« Plus nous abstrayons la réalité, plus elle
devient explicable. Plus nous nous éloignons de la réalité, plus nous la
saisissons. Telle est le paradoxe que nous révèlent les théories de la
relativité et la physique quantique »[1]. Des scientifiques élaborent au début du XXe siècle de
nouvelles théories pour comprendre des phénomènes inexplicables et ainsi répondre à l'insuffisance de la physique
classique. Ils comprennent vite que les notions qu’ils ont l’habitude de
manipuler n’ont pas de réalité dans le monde de l’infiniment petit.
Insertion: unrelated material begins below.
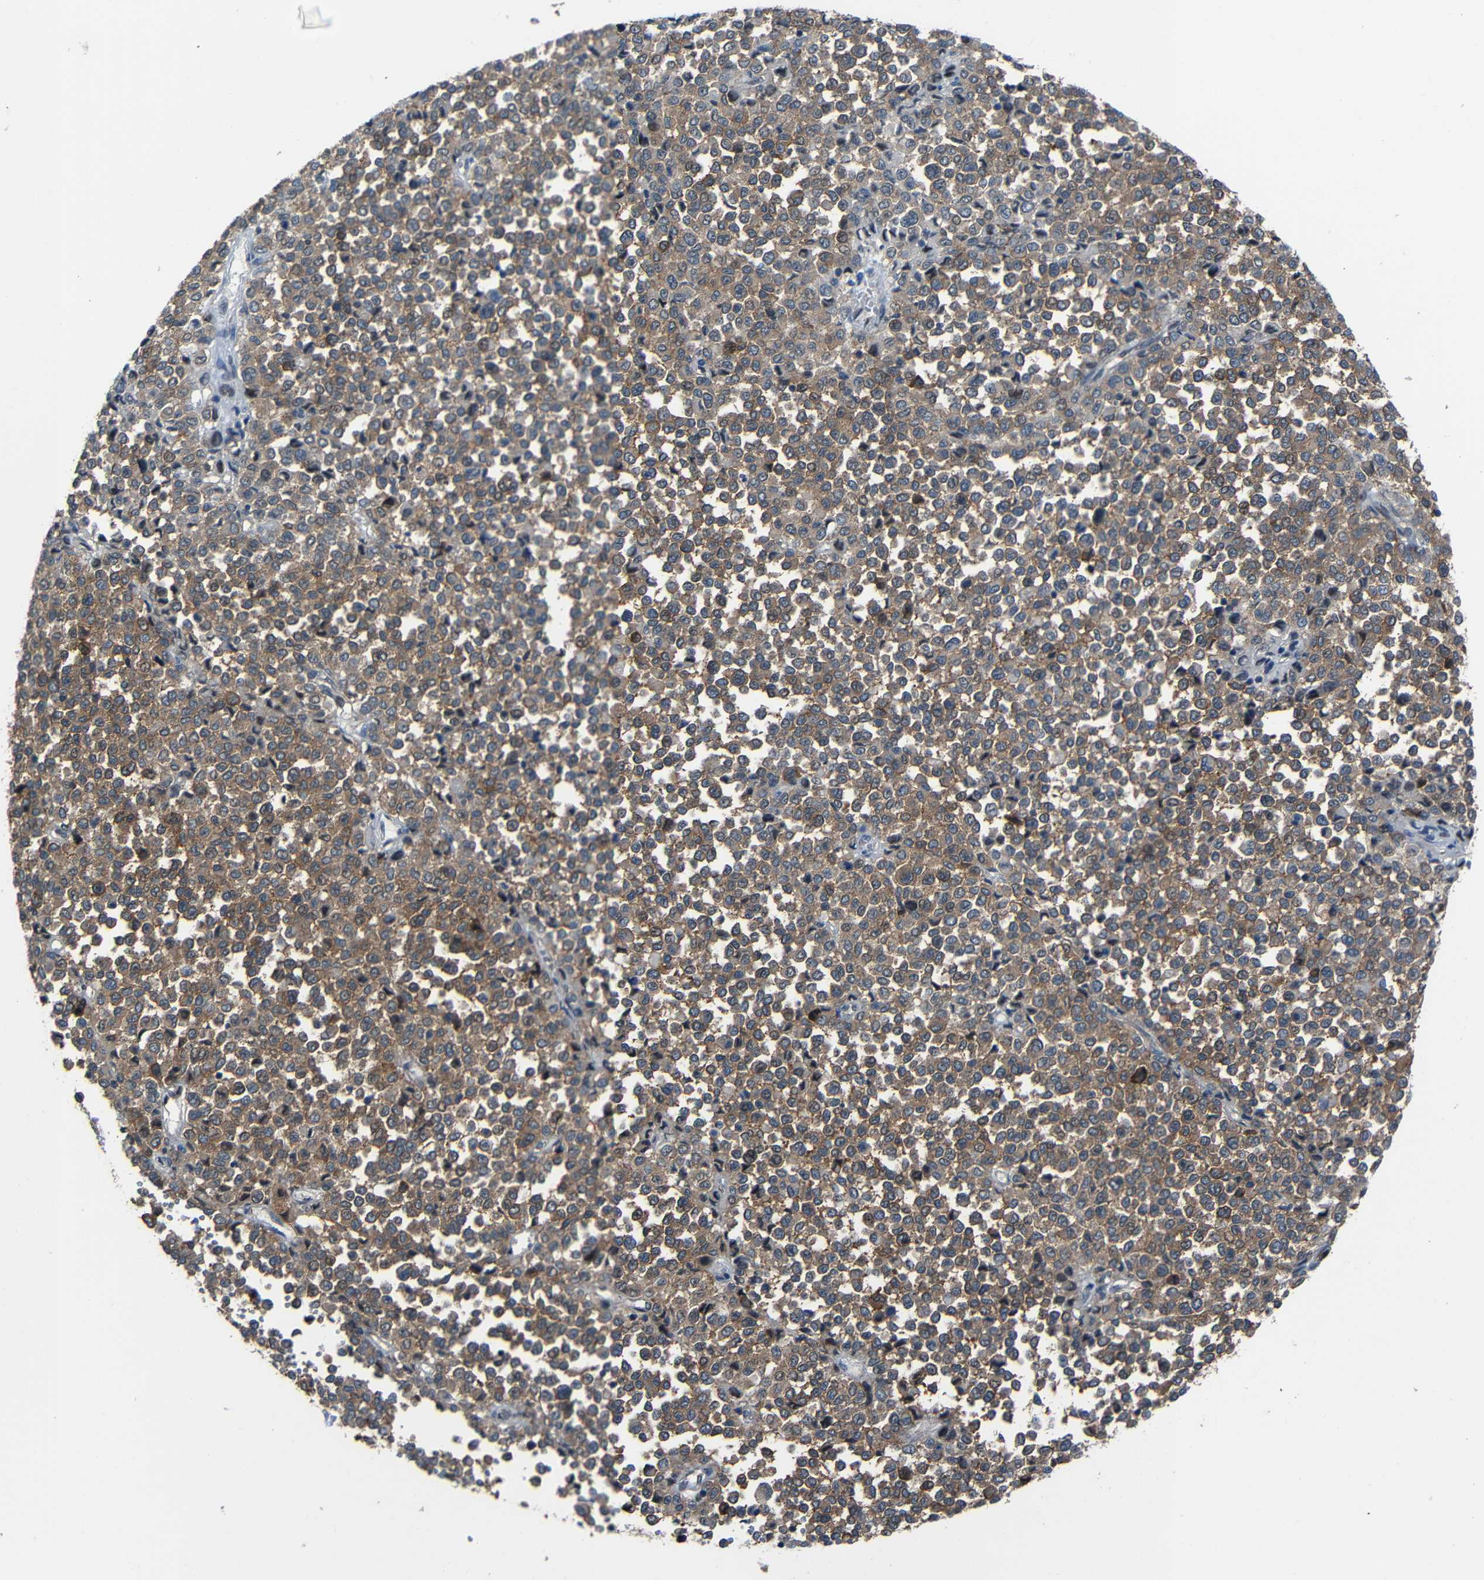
{"staining": {"intensity": "moderate", "quantity": ">75%", "location": "cytoplasmic/membranous"}, "tissue": "melanoma", "cell_type": "Tumor cells", "image_type": "cancer", "snomed": [{"axis": "morphology", "description": "Malignant melanoma, Metastatic site"}, {"axis": "topography", "description": "Pancreas"}], "caption": "Immunohistochemical staining of human melanoma shows medium levels of moderate cytoplasmic/membranous positivity in about >75% of tumor cells. The staining was performed using DAB (3,3'-diaminobenzidine) to visualize the protein expression in brown, while the nuclei were stained in blue with hematoxylin (Magnification: 20x).", "gene": "DNAJC5", "patient": {"sex": "female", "age": 30}}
Leurs
découvertes semblent même remettre en cause la réalité elle-même. La notion du
temps a aussi changé depuis les théories de la
relativité. La conception du Monde a ainsi profondément évolué depuis un
siècle. L’Univers de Laplace avec son déterminisme exact apparaît désormais
bien dépassé, naïf et bien éloigné de la science. Qui oserait encore s’en servir pour
combattre la foi ? Si les progrès scientifiques rendent le scientisme du
XIXe siècle moins dangereux pour le christianisme, ils peuvent néanmoins présenter de réelles
inquiétudes pour la foi.
Les
théories scientifiques du XXe siècle décrivent un monde étrange qui
interpelle et remet en cause notre perception de la réalité et nos
connaissances. Contrairement à ce que prévoyaient les scientistes, la
philosophie revient en force dans les sciences. En percevant au loin le Big
Bang, de nombreux astrophysiciens se posent de véritables questions
philosophiques sur la Création et sur Dieu. Les physiciens les plus célèbres se
sont aussi interrogés sur la nature même de la réalité et de la connaissance. De
sérieux débats se poursuivent encore sur des questions fondamentales. Car les
scientifiques touchent désormais aux principes mêmes de la matière et de la
vie. Que doit-on croire ? Que peut-on faire ? Les philosophes à leur
tour utilisent des résultats scientifiques pour argumenter et valider leurs
pensées, édifier de nouvelles théories de la connaissance. De ces recherches
scientifiques et philosophiques sont nées de nouvelles conceptions sur le Monde et
sur l’homme, bien étranges pour un chrétien non averti. La foi est-elle alors de
nouveau menacée ?
La
physique quantique : un nouveau regard scientifique de l’infiniment petit
L’expérience
des fentes de Young [2] est l’une des expériences les plus marquantes du XXe
siècle. Non seulement elle a révélé la dualité corpuscule-onde de la lumière
mais également l’interaction entre l’observation et l’observateur au niveau des
électrons. Elle renverse des concepts de la physique et de la vie quotidienne.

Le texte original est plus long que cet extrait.